=== EXTRACTO DEL DOCUMENTO ===
****************************************

Nadie cuenta, en cambio, que los cursos gratuitos de catalán previstos para los extranjeros arribados a nuestro territorio son una necesidad vital para muchos municipios, a través de la financiación autonómica de dichos cursos. Nadie parece atender aquí a que el catalán es un idioma secundario entre la millonaria y emigrada población de la periferia barcelonesa.
La polémica identitaria y de la lengua me parece profundamente hipócrita. Oculta que lo esencial no es la «integración», sino la elevación de una barrera más -y vamos a ver que no son pocas- a la permanencia en nuestro suelo de personas gradualmente sin esperanza.

****************************************

=== RETOS ===
• 1. Repite tal cual el fragmento sobre los cursos de catalán desde "Nadie cuenta, en" hasta "gradualmente sin esperanza.", ambos incluidos.
• 2. Por favor, continúa el fragmento sobre los cursos de catalán a partir de su última oración.
No hace falta consultar el listado.

(Entradas de datos)

****************************************

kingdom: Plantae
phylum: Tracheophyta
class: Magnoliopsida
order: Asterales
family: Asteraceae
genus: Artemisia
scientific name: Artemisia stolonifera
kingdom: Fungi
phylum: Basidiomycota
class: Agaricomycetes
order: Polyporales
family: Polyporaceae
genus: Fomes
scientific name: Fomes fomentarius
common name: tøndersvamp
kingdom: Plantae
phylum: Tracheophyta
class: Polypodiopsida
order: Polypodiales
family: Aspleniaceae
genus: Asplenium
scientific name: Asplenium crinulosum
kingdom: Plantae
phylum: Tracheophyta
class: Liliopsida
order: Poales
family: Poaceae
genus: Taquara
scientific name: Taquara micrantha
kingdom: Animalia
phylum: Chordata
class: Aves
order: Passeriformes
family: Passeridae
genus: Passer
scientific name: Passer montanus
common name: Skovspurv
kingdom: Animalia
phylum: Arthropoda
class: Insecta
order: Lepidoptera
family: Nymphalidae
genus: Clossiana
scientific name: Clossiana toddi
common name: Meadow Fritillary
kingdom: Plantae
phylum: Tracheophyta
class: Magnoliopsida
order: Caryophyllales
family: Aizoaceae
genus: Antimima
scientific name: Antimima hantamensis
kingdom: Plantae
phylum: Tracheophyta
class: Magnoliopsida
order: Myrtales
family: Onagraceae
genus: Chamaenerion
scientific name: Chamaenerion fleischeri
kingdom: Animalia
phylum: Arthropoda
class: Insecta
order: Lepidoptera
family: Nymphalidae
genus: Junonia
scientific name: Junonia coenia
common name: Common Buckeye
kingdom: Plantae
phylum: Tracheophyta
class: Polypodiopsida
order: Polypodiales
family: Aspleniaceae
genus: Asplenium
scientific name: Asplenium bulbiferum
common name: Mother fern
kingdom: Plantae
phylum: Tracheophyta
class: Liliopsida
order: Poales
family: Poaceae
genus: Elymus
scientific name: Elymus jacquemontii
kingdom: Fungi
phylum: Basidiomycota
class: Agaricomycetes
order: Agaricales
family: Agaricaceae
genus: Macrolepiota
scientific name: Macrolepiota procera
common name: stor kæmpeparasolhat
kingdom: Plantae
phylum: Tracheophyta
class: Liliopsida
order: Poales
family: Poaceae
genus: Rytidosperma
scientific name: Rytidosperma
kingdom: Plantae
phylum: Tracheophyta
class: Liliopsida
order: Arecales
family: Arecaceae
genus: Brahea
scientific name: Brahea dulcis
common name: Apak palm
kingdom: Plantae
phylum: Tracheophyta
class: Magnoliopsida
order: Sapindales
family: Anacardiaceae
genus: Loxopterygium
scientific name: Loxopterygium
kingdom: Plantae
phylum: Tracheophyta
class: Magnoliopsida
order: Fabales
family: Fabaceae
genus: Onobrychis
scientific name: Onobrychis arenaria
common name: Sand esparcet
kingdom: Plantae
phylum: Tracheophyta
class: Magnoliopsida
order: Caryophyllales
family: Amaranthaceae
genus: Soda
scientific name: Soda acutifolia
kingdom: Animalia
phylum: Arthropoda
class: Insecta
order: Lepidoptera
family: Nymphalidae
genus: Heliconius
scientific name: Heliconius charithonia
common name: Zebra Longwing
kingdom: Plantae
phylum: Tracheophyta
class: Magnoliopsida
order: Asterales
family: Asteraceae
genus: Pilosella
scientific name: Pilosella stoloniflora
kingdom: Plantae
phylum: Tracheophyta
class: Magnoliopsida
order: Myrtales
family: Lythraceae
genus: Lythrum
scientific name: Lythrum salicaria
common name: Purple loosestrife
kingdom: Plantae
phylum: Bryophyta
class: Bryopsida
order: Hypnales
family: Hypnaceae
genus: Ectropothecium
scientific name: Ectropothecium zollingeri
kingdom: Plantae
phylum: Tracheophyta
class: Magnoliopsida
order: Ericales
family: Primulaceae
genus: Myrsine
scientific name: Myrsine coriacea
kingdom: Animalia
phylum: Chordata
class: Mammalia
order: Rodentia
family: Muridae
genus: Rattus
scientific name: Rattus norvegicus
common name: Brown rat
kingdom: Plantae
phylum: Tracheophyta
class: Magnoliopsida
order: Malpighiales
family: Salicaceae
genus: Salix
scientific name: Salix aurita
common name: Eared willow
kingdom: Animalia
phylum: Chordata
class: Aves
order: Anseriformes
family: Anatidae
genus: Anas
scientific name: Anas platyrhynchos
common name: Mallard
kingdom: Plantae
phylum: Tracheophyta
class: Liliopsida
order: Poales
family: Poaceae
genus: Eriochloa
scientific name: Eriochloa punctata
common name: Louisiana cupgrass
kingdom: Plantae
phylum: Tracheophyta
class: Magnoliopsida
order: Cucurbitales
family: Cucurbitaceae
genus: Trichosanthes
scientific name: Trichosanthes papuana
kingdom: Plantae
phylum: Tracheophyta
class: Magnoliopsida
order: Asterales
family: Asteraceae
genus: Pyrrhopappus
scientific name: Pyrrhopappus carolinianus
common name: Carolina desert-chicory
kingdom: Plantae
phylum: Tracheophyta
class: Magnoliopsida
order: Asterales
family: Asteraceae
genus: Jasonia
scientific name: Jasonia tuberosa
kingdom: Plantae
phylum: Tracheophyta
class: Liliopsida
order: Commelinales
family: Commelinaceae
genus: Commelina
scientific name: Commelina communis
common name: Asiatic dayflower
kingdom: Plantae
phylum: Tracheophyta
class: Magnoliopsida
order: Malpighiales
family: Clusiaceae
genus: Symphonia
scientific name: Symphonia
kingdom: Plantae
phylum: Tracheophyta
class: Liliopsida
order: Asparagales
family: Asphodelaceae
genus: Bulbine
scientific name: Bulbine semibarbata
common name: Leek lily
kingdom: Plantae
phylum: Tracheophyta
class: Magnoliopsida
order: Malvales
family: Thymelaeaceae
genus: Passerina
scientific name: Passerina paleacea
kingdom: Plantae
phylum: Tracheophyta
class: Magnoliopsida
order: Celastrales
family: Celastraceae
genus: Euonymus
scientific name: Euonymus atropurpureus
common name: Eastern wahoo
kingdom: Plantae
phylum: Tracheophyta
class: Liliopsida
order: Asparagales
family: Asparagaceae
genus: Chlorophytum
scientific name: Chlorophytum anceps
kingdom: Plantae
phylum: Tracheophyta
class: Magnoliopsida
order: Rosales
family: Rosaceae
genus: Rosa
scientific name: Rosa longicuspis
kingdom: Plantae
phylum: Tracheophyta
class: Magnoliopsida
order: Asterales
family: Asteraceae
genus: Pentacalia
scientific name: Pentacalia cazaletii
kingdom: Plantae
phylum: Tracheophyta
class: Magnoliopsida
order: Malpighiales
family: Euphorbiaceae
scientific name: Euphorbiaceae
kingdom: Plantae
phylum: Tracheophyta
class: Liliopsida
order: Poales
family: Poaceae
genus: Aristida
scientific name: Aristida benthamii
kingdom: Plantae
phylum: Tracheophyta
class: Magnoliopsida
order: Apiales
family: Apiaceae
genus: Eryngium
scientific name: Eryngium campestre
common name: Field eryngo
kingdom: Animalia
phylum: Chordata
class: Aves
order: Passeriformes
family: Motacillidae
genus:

****************************************

=== RESPUESTAS ESPERADAS ===
• 1.
Nadie cuenta, en cambio, que los cursos gratuitos de catalán previstos para los extranjeros arribados a nuestro territorio son una necesidad vital para muchos municipios, a través de la financiación autonómica de dichos cursos. Nadie parece atender aquí a que el catalán es un idioma secundario entre la millonaria y emigrada población de la periferia barcelonesa.
La polémica identitaria y de la lengua me parece profundamente hipócrita. Oculta que lo esencial no es la «integración», sino la elevación de una barrera más -y vamos a ver que no son pocas- a la permanencia en nuestro suelo de personas gradualmente sin esperanza.

• 2.
El crecimiento de la xenofobia política y social
Políticas policiales y penitenciarias
Como denuncian repetidamente las asociaciones que intervienen en el ámbito de la inmigración y de los derechos humanos [véase p. ej. el informe «Situación social de los inmigrantes acompañados por Cáritas» (2010)], la población inmigrada es objeto de una constante persecución política, jurídica y policial. La selección étnica en los controles de identidad ha sido avalada por la doctrina contenida en la Sentencia del Tribunal Constitucional 13/2001, de modo que la conducción a comisaría de aquellos ciudadanos extranjeros que, aun habiéndose identificado, no acreditan in situ su estancia regular en territorio español, es moneda común en nuestro país.
El propio Sindicato Unificado de Policía ha denunciado la incitación por sus responsables jerárquicos para cometer detenciones ilegales, o para practicar identificaciones en la vía pública con objeto de localizar a inmigrantes indocumentados, e incluso para entrar en cualquier centro o comedor social de cualquier entidad u ONG con el fin de identificar a extranjeros. Es decir, para tratar a los inmigrantes como delincuentes.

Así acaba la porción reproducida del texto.